Ses remarquables travaux sur les aciers spéciaux lui vaudront notamment d’entrer à l’Académie des Sciences, de présider la société des Ingénieurs civils, et d’être membre du Conseil supérieur de la recherche scientifique (1951), vice-président du conseil scientifique de l’ONERA, vice-président de la Société de l’industrie minérale, président de la Société française de physique.
Le perfectionnement de la méthode dilatométrique et la création d’appareils à enregistrement automatique furent ses premières préoccupations. »
Pendant ses cours, Pierre Chevenard conseillait à ses élèves de profiter de chaque rencontre avec un patron de l’industrie pour lui glisser la formule : « vos puissantes installations » !
Je ne peux pas y déroger ! Même si, dans notre cas, il s’agit seulement d’un frigo et d’un four à micro-ondes !

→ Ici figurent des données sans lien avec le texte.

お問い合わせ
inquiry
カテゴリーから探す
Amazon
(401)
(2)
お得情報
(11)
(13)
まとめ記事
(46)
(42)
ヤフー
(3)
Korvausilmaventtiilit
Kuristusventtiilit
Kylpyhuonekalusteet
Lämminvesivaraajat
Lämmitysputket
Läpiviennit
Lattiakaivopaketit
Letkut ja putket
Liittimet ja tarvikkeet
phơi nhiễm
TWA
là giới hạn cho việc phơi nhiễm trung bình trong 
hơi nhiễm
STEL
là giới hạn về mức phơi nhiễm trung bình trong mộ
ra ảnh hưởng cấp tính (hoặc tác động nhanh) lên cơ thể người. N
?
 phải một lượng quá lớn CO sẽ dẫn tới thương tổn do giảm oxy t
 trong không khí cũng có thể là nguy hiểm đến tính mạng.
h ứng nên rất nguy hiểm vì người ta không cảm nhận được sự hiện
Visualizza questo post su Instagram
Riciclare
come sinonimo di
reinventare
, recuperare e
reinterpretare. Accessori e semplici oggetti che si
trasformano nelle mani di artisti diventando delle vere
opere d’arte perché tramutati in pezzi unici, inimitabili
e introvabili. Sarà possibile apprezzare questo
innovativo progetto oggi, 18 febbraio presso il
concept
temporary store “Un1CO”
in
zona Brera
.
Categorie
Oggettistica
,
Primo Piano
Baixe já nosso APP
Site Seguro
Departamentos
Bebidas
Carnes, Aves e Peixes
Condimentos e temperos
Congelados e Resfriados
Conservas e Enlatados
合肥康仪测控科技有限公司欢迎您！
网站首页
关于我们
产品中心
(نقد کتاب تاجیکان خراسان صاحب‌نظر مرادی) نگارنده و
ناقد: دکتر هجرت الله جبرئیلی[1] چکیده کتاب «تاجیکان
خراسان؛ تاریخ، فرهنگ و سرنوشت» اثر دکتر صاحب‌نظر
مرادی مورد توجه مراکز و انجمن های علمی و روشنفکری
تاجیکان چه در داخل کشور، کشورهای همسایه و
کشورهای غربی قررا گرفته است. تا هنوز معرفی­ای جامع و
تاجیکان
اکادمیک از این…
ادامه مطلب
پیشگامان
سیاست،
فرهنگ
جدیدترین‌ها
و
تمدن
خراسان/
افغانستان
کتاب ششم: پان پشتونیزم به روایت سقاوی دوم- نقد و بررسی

Très agréable cette balade avant le confinement. On s y croirait.
Merci Adrian
A.R. din Haïfa scrie :
Frumos scris si redactat.
Lumea e conştientā?
Nici decum.Crede in ce citeste in ziare si
vede la tele si aude la radio.
Si totul e manipulat.
Respect.
A.G. de Paris dit :
Cher Adrian
Je commence à attendre tes articles.
Bravo, tu m’as donné envie de visiter le Languedoc.
Amicalement
C.P. din Bucuresti comenteazà :
Oooof!
Noua “generație” de restricții pare cu atât mai insuportabilă cu cât contrazice mai frapant speranțele pe care le nutream : că, datorită vaccinării, combinate și cu numărul relativ mare al celor deja imunizați (cât de cât) direct prin boală, vom putea reîncepe să circulăm mai liber…
Nici la București nu stăm mai bine, iar dacă ne limitează din nou călătoriile în afara orașului, împiedicându-ne să ajungem la casa noastră de la munte (unde sperăm să pregătim și să petrecem Paștele, împreună cu “copiii” -fiul nostru cu logodnica)…etc.